• **Passage shown**:
--*--

Fartcoin Crashed 50% After $145M Manipulation Bet Backfired
Fartcoin crashed 50% on April 9 after a $145.24 million leveraged long on Hyperliquid was liquidated, triggering auto-deleveraging and $3M in losses.

What to Know
- $145.24 million in leveraged Fartcoin longs were built across two wallets on Hyperliquid before the position collapsed
- 50% crash — Fartcoin dropped from $0.2519 to $0.1244 in a single hourly candle on April 9
- Hyperliquid's auto-deleveraging mechanism forcibly closed profitable short positions, paying out $849,000 to two sophisticated traders
- The entity behind the wallets lost roughly $3 million and Fartcoin was also among tokens stolen in the $270 million Drift Protocol exploit
Fartcoin — the Solana-based memecoin that produces a flatulence sound with every trade — became the unlikely centerpiece of one of crypto's most brazen price manipulation attempts on Wednesday, when a $145.24 million leveraged long position on Hyperliquid collapsed and took the token down 50% in under an hour. The person or group behind the bet lost roughly $3 million. The rest of the market watched a top-100 coin get cut in half in real time.

--*--

• **Dataset content**:
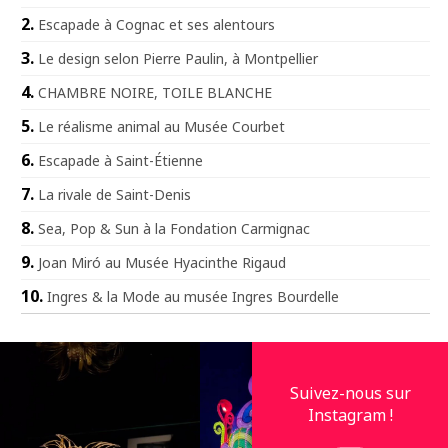
Escapade à Cognac et ses alentours
Le design selon Pierre Paulin, à Montpellier
CHAMBRE NOIRE, TOILE BLANCHE
Le réalisme animal au Musée Courbet
Escapade à Saint-Étienne
La rivale de Saint-Denis
Sea, Pop & Sun à la Fondation Carmignac
Joan Miró au Musée Hyacinthe Rigaud
Ingres & la Mode au musée Ingres Bourdelle
Suivez-nous sur
Instagram !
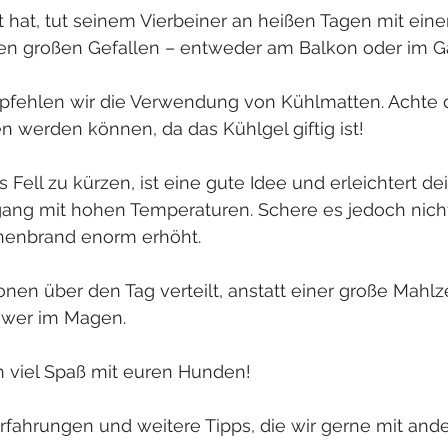
 hat, tut seinem Vierbeiner an heißen Tagen mit ein
n großen Gefallen – entweder am Balkon oder im Ga
pfehlen wir die Verwendung von Kühlmatten. Achte d
en werden können, da das Kühlgel giftig ist!
 Fell zu kürzen, ist eine gute Idee und erleichtert 
ang mit hohen Temperaturen. Schere es jedoch nicht 
nenbrand enorm erhöht.
onen über den Tag verteilt, anstatt einer große Mahlzei
chwer im Magen.
 viel Spaß mit euren Hunden!
rfahrungen und weitere Tipps, die wir gerne mit and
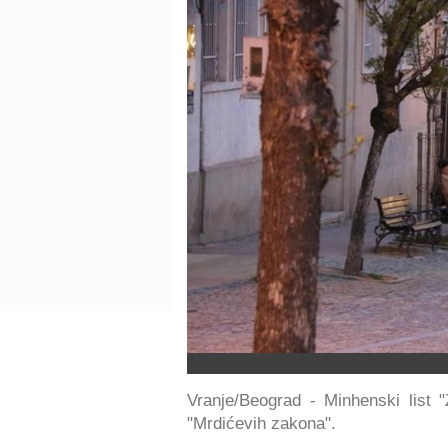
Vranje/Beograd - Minhenski list "
"Mrdićevih zakona".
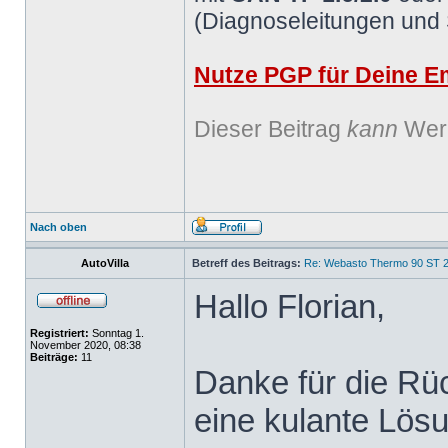
(Diagnoseleitungen und
Nutze PGP für Deine Em
Dieser Beitrag
kann
Werb
Nach oben
AutoVilla
Betreff des Beitrags:
Re: Webasto Thermo 90 ST 2
Hallo Florian,
Registriert:
Sonntag 1.
November 2020, 08:38
Beiträge:
11
Danke für die Rü
eine kulante Lös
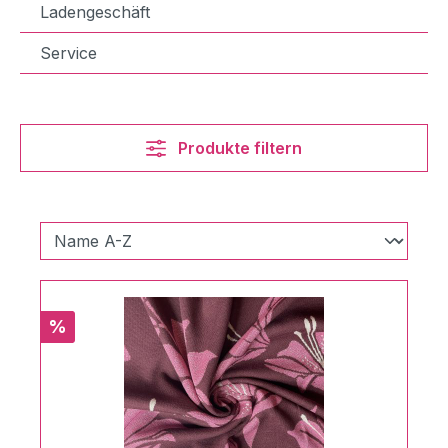
Ladengeschäft
Service
Produkte filtern
Rabatt
%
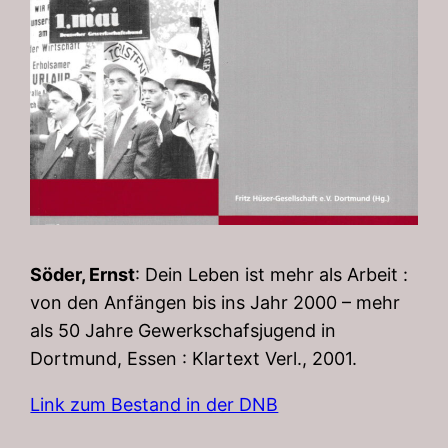
Söder, Ernst
: Dein Leben ist mehr als Arbeit :
von den Anfängen bis ins Jahr 2000 – mehr
als 50 Jahre Gewerkschafsjugend in
Dortmund, Essen : Klartext Verl., 2001.
Link zum Bestand in der DNB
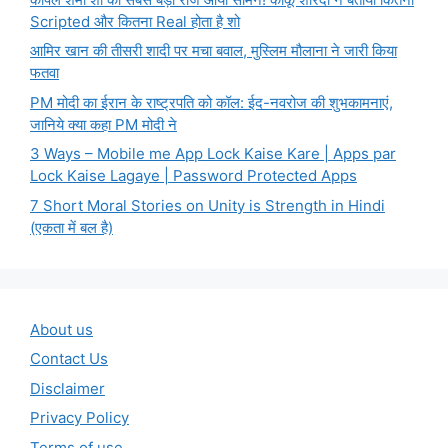
Scripted और कितना Real होता है शो
आमिर खान की तीसरी शादी पर मचा बवाल, मुस्लिम मौलाना ने जारी किया
फतवा
PM मोदी का ईरान के राष्ट्रपति को कॉल: ईद-नवरोज की शुभकामनाएं,
जानिये क्या कहा PM मोदी ने
3 Ways – Mobile me App Lock Kaise Kare | Apps par
Lock Kaise Lagaye | Password Protected Apps
7 Short Moral Stories on Unity is Strength in Hindi
(एकता में बल है)
About us
Contact Us
Disclaimer
Privacy Policy
Terms of use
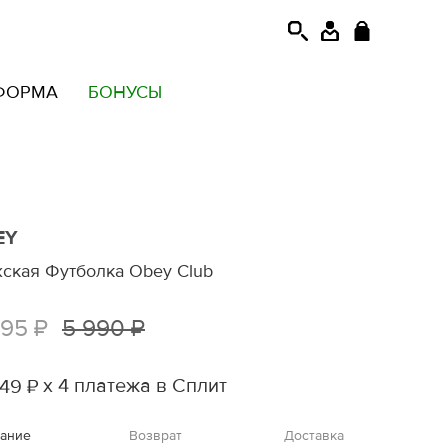
ФОРМА
БОНУСЫ
EY
ская Футболка Obey Club
995 ₽
5 990 ₽
х 4 платежа в Сплит
49 ₽
ание
Возврат
Доставка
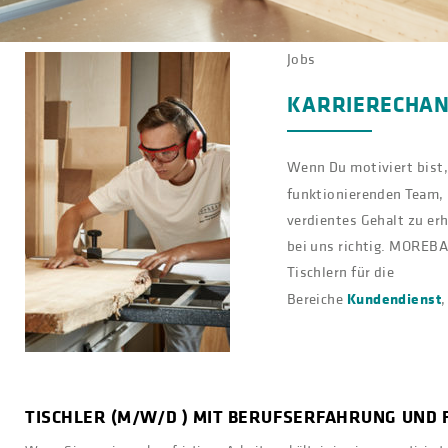
Jobs
KARRIERECHAN
Wenn Du motiviert bist,
funktionierenden Team, 
verdientes Gehalt zu erh
bei uns richtig. MOREBA 
Tischlern für die
Kundendienst
Bereiche
TISCHLER (M/W/D ) MIT BERUFSERFAHRUNG UND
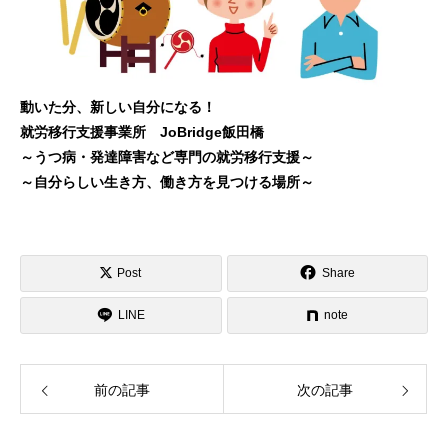
動いた分、新しい自分になる！
就労移行支援事業所 JoBridge飯田橋
～うつ病・発達障害など専門の就労移行支援～
～自分らしい生き方、働き方を見つける場所～
Post
Share
LINE
note
前の記事
次の記事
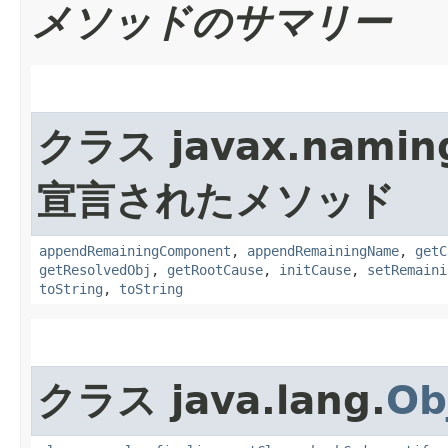
メソッドのサマリー
クラス javax.namin
宣言されたメソッド
appendRemainingComponent
,
appendRemainingName
,
getC
getResolvedObj
,
getRootCause
,
initCause
,
setRemaini
toString
,
toString
クラス java.lang.
Ob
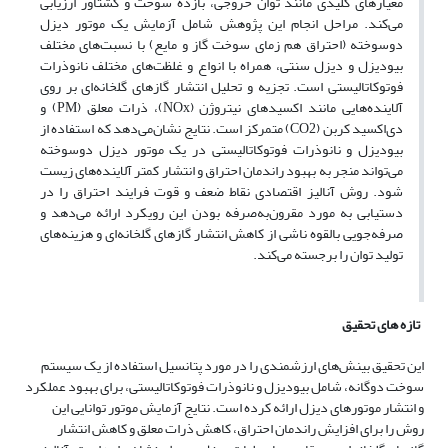
معیارهای کلیدی مانند توان خروجی، بازده سوخت و گشتاور ارزیابی
می‌کند. مراحل انجام این پژوهش شامل آزمایش یک موتور دیزل
دوسوخته (احتراق هم زمای سوخت گاز و مایع) با نسبت‌های مختلف
بیودیزل و دیزل سنتی، همراه با انواع و غلظت‌های مختلف نانوذرات
فوتوکاتالیستی است. تجزیه و تحلیل انتشار گازهای گلخانه‌ای بر روی
آلاینده‌هایی مانند اکسیدهای نیتروژن (NOx)، ذرات معلق (PM) و
دی‌اکسید کربن (CO2) متمرکز است. نتایج نشان‌می‌دهد که استفاده از
بیودیزل و نانوذرات فوتوکاتالیستی در یک موتور دیزل دوسوخته
می‌تواند منجر به بهبود راندمان احتراق و انتشار کمتر آلاینده‌های زیست
شود. روش آنالیز اقتصادی نقاط ضعف و قوت فرایند احتراق را در
دستیابی به مورد مقرون‌به‌صرفه بودن این رویکرد ارائه می‌دهد و
صرفه‌جویی بالقوه ناشی از کاهش انتشار گازهای گلخانه‌ای و هزینه‌های
تولید توان را برجسته می‌کند.
تازه های تحقیق
این تحقیق بینش‌های ارزشمندی را در مورد پتانسیل استفاده از یک سیستم
سوخت دوگانه، شامل بیودیزل و نانوذرات فوتوکاتالیستی، برای بهبود عملکرد
و انتشار موتورهای دیزل ارائه کرده است. نتایج آزمایش موتور توانایی این
روش را برای افزایش راندمان احتراق، کاهش ذرات معلق و کاهش انتشار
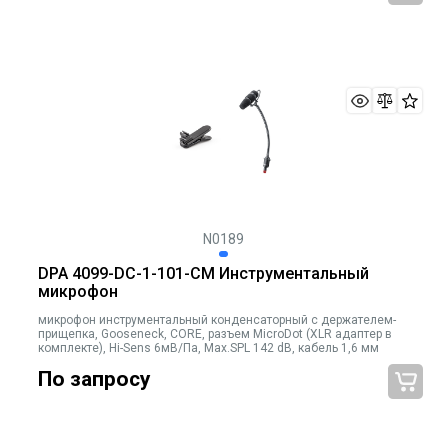
N0189
DPA 4099-DC-1-101-CM Инструментальный
микрофон
микрофон инструментальный конденсаторный с держателем-
прищепка, Gooseneck, CORE, разъем MicroDot (XLR адаптер в
комплекте), Hi-Sens 6мВ/Па, Max.SPL 142 dB, кабель 1,6 мм
По запросу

--*--

• **Actions to take**:
a) In the Fartcoin article, what price did the token fall from and to in a single hourly candle on April 9?
b) Write the next part of the Fartcoin article, picking up after its last sentence.
The entries have nothing to do with the Fartcoin article.

• **Responses in order**:
a) It fell from $0.2519 to $0.1244.

b)
How a $145 Million Bet Was Built — and Then Demolished
At least two wallets were involved in building the long. Address 0x511c used TWAP orders — that's an automated buying strategy that spreads purchases over time to avoid moving the price too visibly — accumulating tokens at around $0.248 per coin. Address 0x71c97d opened longs at roughly $0.205. Together, they were riding a move that took Fartcoin from approximately $0.16 to $0.25 over several days.
Here's the part that matters: that rally was almost certainly driven, at least in part, by the position itself. Fartcoin's liquidity is thin. A $145 million position in a meme coin doesn't just ride price action — it creates it. Whether that was the plan or a side effect, the wallets were simultaneously building and benefiting from the same move.
Then it all came apart. On April 9 at 7:52 AM, the liquidation engine kicked in. Address 0x511c was completely wiped — $0.00 remaining, with 28.16 million FARTCOIN and a separate 6.7 million FARTCOIN-USD position closed at $0.2155, adding up to about $1.45 million in liquidation value. Address 0x71c97d fared slightly better but not by much — liquidated across two fills at $0.1822 and $0.1880 on a combined 37.47 million tokens, totaling roughly $6.87 million in liquidation value. That wallet had $35,074 left when it was done.
What Triggered Hyperliquid's Auto-Deleveraging?
Why did Hyperliquid's ADL mechanism activate on Fartcoin?
When a liquidation is so large that the order book can't absorb it cleanly, Hyperliquid — the decentralized perpetual futures exchange where this whole mess played out — activates what it calls auto-deleveraging, or ADL. The mechanism forcibly closes winning positions on the opposite side of the trade to prevent the protocol from accumulating bad debt. In plain terms: you can be right about your trade, be sitting on a profit, and still get closed out without your consent.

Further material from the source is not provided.